##### Input records

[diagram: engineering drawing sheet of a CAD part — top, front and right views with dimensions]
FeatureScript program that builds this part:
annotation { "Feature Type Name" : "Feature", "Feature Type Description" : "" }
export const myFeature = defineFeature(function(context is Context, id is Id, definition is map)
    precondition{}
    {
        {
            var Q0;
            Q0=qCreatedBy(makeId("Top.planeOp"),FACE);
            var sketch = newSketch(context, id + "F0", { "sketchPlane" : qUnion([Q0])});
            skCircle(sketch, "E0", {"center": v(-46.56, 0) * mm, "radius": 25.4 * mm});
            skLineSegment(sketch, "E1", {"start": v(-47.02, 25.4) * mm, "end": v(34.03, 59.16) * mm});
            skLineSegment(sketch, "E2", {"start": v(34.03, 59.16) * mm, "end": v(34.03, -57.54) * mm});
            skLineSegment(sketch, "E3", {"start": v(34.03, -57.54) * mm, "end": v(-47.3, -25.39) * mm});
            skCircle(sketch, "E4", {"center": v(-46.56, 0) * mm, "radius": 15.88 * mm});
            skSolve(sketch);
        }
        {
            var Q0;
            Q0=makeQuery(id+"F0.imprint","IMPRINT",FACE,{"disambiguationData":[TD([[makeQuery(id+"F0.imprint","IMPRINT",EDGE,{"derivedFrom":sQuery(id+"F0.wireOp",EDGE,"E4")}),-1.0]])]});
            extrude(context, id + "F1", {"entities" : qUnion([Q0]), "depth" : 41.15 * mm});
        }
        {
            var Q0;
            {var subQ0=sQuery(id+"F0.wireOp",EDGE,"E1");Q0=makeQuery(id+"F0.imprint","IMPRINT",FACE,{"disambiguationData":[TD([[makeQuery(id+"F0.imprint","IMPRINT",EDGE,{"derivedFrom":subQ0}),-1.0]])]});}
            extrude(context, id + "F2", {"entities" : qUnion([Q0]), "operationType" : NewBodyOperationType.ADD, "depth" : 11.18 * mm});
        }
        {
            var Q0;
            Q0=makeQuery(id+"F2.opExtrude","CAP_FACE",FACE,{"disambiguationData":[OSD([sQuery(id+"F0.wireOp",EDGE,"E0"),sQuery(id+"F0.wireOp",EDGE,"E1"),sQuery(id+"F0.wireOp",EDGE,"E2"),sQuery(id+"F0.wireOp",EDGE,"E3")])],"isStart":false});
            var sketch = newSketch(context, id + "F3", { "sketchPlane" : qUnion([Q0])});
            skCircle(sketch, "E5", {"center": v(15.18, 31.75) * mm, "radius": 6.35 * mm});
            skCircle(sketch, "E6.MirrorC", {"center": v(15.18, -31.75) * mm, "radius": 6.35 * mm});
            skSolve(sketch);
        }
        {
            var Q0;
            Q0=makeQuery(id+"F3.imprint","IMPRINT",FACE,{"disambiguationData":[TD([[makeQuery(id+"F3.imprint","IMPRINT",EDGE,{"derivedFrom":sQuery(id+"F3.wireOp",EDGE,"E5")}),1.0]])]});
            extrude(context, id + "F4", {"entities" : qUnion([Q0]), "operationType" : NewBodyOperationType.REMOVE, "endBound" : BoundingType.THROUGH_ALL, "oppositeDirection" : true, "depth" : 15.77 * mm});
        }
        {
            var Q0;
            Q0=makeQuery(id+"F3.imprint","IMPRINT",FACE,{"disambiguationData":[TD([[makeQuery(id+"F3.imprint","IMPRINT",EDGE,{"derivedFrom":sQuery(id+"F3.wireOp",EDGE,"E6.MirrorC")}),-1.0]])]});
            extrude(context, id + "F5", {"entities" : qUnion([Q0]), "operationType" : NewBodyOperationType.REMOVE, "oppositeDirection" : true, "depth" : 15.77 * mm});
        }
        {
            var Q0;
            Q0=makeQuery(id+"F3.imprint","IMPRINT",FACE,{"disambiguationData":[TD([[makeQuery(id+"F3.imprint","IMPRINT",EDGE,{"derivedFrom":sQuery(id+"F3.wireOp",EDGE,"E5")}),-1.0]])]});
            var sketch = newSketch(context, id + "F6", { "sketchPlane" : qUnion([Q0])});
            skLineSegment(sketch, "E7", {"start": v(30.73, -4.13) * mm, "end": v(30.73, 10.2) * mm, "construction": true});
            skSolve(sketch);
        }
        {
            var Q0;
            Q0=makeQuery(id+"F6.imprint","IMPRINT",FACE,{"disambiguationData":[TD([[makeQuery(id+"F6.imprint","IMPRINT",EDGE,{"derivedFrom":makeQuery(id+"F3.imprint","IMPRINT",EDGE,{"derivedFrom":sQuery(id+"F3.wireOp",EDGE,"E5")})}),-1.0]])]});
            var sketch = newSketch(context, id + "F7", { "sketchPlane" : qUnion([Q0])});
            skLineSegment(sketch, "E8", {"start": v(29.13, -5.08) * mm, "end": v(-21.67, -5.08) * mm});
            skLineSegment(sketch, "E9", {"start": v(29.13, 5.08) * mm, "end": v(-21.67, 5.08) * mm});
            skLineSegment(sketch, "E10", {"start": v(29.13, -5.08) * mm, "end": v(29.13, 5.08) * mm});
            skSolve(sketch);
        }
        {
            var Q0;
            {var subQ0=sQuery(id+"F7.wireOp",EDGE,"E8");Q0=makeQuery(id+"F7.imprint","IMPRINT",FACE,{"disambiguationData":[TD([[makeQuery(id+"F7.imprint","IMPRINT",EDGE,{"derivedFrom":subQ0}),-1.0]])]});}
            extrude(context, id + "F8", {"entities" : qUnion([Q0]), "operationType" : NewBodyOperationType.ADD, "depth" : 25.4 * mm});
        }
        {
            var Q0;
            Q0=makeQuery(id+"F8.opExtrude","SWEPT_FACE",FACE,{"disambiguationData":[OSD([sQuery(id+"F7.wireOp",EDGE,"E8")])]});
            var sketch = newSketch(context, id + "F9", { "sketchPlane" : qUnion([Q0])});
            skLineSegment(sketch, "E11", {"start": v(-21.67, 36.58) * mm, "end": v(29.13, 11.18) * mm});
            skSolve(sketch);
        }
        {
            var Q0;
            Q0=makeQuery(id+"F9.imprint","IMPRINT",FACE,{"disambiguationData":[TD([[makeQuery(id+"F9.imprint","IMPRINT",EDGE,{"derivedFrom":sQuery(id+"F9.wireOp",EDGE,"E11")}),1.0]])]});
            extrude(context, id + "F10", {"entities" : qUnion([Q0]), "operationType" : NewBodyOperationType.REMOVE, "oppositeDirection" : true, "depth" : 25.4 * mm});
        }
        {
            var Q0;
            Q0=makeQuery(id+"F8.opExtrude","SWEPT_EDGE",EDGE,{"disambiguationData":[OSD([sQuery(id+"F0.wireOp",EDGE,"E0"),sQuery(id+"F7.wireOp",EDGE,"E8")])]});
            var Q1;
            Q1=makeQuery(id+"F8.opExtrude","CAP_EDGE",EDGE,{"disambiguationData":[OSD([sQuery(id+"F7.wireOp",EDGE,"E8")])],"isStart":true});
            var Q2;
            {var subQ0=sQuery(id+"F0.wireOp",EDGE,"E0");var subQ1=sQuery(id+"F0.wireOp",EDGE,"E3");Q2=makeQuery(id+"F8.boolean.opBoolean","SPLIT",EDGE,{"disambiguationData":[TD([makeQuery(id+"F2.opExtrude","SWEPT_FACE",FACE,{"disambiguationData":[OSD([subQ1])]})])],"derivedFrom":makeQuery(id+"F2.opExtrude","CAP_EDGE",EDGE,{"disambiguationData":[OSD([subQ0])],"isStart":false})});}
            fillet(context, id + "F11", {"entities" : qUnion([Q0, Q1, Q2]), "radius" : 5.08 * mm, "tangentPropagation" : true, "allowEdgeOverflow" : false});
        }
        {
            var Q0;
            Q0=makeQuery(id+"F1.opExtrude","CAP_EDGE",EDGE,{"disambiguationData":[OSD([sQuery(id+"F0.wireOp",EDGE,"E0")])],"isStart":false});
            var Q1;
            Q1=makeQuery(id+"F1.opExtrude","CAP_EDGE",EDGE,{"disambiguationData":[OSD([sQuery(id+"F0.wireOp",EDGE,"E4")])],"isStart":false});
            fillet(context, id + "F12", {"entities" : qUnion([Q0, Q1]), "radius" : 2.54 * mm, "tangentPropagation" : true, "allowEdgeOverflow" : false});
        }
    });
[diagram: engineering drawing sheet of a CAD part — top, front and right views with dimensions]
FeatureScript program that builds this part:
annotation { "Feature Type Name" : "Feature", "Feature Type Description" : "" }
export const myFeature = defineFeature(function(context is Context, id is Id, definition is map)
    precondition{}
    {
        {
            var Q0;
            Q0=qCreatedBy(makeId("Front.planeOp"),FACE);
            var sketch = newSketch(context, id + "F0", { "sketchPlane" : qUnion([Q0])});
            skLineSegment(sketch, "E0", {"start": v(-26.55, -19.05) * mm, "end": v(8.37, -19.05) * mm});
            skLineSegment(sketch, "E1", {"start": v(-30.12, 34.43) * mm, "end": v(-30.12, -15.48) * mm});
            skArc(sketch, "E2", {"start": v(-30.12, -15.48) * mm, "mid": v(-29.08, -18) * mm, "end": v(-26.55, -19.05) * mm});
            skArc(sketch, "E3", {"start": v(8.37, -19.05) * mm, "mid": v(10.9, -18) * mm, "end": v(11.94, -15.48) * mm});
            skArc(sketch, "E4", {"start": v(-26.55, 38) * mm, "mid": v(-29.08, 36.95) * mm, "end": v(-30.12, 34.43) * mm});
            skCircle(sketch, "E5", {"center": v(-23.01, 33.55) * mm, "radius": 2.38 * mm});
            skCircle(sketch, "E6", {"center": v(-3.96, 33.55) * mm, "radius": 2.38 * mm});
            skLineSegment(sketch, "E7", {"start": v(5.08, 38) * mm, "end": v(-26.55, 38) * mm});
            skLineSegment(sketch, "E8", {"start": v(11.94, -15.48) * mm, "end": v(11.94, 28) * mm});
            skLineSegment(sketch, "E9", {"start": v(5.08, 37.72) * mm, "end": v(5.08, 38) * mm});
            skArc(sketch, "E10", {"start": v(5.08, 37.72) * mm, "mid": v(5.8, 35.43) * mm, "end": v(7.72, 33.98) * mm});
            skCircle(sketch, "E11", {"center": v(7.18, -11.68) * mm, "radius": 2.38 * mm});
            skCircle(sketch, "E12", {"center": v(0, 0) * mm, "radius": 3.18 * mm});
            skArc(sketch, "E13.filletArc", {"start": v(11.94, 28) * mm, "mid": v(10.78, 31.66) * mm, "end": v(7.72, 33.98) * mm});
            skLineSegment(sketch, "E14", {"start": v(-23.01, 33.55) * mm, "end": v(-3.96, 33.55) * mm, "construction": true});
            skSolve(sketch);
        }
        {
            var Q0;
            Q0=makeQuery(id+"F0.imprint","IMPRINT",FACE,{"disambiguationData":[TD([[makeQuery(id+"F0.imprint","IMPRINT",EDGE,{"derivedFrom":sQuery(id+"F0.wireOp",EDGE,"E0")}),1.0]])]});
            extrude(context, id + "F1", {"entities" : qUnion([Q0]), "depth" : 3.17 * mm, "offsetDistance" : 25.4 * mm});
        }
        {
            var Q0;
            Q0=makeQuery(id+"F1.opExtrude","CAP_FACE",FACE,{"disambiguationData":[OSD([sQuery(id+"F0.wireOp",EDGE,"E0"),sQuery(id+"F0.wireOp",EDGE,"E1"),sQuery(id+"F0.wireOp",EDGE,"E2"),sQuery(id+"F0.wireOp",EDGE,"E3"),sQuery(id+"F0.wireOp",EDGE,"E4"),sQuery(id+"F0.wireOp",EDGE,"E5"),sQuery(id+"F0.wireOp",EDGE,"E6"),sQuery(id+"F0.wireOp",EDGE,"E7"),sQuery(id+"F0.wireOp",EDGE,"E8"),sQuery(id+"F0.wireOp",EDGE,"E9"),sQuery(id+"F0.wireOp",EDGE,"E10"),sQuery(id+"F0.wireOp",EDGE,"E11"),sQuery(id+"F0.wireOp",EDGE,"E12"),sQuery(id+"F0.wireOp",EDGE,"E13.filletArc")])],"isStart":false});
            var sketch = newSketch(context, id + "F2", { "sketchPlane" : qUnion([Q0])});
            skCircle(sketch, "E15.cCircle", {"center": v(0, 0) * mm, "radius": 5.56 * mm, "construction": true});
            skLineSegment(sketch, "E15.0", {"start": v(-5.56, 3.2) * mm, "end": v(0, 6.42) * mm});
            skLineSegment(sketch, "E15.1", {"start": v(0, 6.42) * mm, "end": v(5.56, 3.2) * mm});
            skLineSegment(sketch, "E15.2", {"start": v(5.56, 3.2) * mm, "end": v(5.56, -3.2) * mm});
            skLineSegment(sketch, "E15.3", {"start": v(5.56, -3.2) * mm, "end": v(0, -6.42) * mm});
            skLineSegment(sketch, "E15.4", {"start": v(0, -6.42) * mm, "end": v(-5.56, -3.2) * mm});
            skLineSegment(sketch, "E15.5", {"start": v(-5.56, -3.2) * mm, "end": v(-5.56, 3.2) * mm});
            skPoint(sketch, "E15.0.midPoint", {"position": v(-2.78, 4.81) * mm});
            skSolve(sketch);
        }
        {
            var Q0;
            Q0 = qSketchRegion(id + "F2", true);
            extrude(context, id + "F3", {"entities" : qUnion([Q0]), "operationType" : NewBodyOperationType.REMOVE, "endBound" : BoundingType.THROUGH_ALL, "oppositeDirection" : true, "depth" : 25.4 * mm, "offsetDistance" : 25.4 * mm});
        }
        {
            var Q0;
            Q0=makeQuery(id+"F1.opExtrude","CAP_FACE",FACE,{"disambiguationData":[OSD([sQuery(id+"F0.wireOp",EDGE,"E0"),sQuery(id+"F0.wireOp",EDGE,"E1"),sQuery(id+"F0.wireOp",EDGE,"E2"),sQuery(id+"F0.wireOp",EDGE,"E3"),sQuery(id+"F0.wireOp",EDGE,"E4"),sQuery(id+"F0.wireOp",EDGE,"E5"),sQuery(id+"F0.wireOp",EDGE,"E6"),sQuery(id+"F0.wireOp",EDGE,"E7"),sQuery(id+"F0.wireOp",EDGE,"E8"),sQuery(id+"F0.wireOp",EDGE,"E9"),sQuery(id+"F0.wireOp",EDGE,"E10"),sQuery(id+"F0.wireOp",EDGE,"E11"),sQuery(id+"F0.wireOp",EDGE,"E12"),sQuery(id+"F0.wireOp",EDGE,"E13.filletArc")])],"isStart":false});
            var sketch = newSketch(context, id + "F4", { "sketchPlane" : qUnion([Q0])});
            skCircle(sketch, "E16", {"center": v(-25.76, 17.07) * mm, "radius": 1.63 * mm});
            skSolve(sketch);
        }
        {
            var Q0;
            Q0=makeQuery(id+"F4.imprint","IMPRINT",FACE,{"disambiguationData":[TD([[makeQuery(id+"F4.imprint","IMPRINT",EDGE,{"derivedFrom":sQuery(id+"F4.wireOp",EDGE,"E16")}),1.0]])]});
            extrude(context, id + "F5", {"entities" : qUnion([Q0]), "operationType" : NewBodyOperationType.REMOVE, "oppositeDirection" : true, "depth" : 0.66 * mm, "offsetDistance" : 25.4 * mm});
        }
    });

##########

[What is expected] Revise everything from the start of the records down through the line containing "v(-47.3, -25.39) *" by replacing "Q0" with "topPlane" and leaving the rest unchanged. Output only those revised lines.

[Solution to the problem]
[diagram: engineering drawing sheet of a CAD part — top, front and right views with dimensions]
FeatureScript program that builds this part:
annotation { "Feature Type Name" : "Feature", "Feature Type Description" : "" }
export const myFeature = defineFeature(function(context is Context, id is Id, definition is map)
    precondition{}
    {
        {
            var topPlane;
            topPlane=qCreatedBy(makeId("Top.planeOp"),FACE);
            var sketch = newSketch(context, id + "F0", { "sketchPlane" : qUnion([topPlane])});
            skCircle(sketch, "E0", {"center": v(-46.56, 0) * mm, "radius": 25.4 * mm});
            skLineSegment(sketch, "E1", {"start": v(-47.02, 25.4) * mm, "end": v(34.03, 59.16) * mm});
            skLineSegment(sketch, "E2", {"start": v(34.03, 59.16) * mm, "end": v(34.03, -57.54) * mm});
            skLineSegment(sketch, "E3", {"start": v(34.03, -57.54) * mm, "end": v(-47.3, -25.39) * mm});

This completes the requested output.